Whenever I’m sick, all I ever want is to be back home with my mom, who I know would take care of me and make sure I got all of the fluids and medication and whatnot.
The first time I really felt that way was right around Election Day 2008. I remember it so clearly. Since some of the other staffers were out of town, I was in charge of the student paper and had to cover a number of campaign events, including a Sarah Palin rally in which my New York Times lanyard wasn’t viewed particularly favorably by some of the attendees. On the day of the election, I stringed for the AP* by covering voting polls and then the Democratic election party.
And all the while, I battled against a rather awful case of bronchitis. I was hacking up a storm, and I probably shouldn’t have been working the entire time.
When the election was over, I was out for the rest of the week, wishing I could just teleport the hundreds of miles home to Las Vegas.
Six years later, I still feel the same way. It’s likely because I hate the responsibility of it all. There’s no one else to take care of you when you’re down.
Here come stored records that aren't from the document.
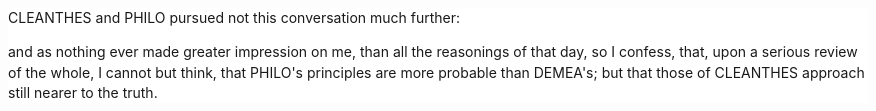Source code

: CLEANTHES and PHILO pursued not this conversation much further: 

and as nothing ever made greater impression on me, than all the reasonings of that day, so I confess, that, upon a serious review of the whole, I cannot but think, that PHILO's principles are more probable than DEMEA's; but that those of CLEANTHES approach still nearer to the truth.

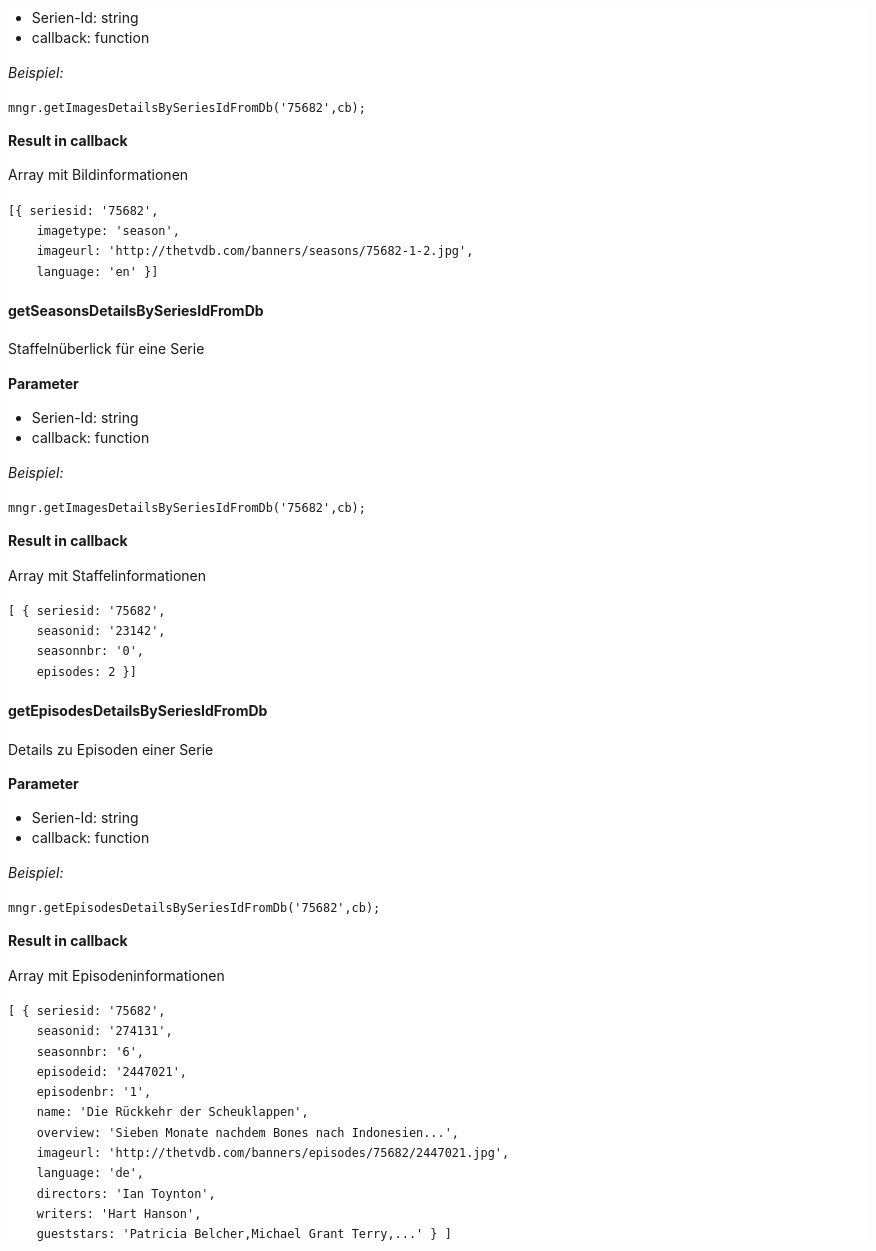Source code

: - Serien-Id: string 
- callback: function

*Beispiel:* 

	mngr.getImagesDetailsBySeriesIdFromDb('75682',cb);   
	
**Result in callback**

Array mit Bildinformationen

	[{ seriesid: '75682',
	    imagetype: 'season',
	    imageurl: 'http://thetvdb.com/banners/seasons/75682-1-2.jpg',
	    language: 'en' }]


#### getSeasonsDetailsBySeriesIdFromDb 

Staffelnüberlick für eine Serie

**Parameter**

- Serien-Id: string 
- callback: function

*Beispiel:* 

	mngr.getImagesDetailsBySeriesIdFromDb('75682',cb);   
	
**Result in callback**

Array mit Staffelinformationen

	[ { seriesid: '75682',
	    seasonid: '23142',
	    seasonnbr: '0',
	    episodes: 2 }]

#### getEpisodesDetailsBySeriesIdFromDb 

Details zu Episoden einer Serie

**Parameter**

- Serien-Id: string 
- callback: function

*Beispiel:* 

	mngr.getEpisodesDetailsBySeriesIdFromDb('75682',cb);   
	
**Result in callback** 

Array mit Episodeninformationen

	[ { seriesid: '75682',
	    seasonid: '274131',
	    seasonnbr: '6',
	    episodeid: '2447021',
	    episodenbr: '1',
	    name: 'Die Rückkehr der Scheuklappen',
	    overview: 'Sieben Monate nachdem Bones nach Indonesien...',
	    imageurl: 'http://thetvdb.com/banners/episodes/75682/2447021.jpg',
	    language: 'de',
	    directors: 'Ian Toynton',
	    writers: 'Hart Hanson',
	    gueststars: 'Patricia Belcher,Michael Grant Terry,...' } ]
I had to go to the store to get my own medicine, I had to make my own chicken noodle soup. The only reprieve was that I happened to go to Giant when a Peet’s Coffee truck was parked out front, so they made me tea.
But it’s all a part of growing up, right?
*In hindsight, what I really should have done was said no to the AP gig and done stuff for the Sagebrush. It was selfish and I’m sorry, old Sagebrushers. And AP, I *still* haven’t been paid for that gig.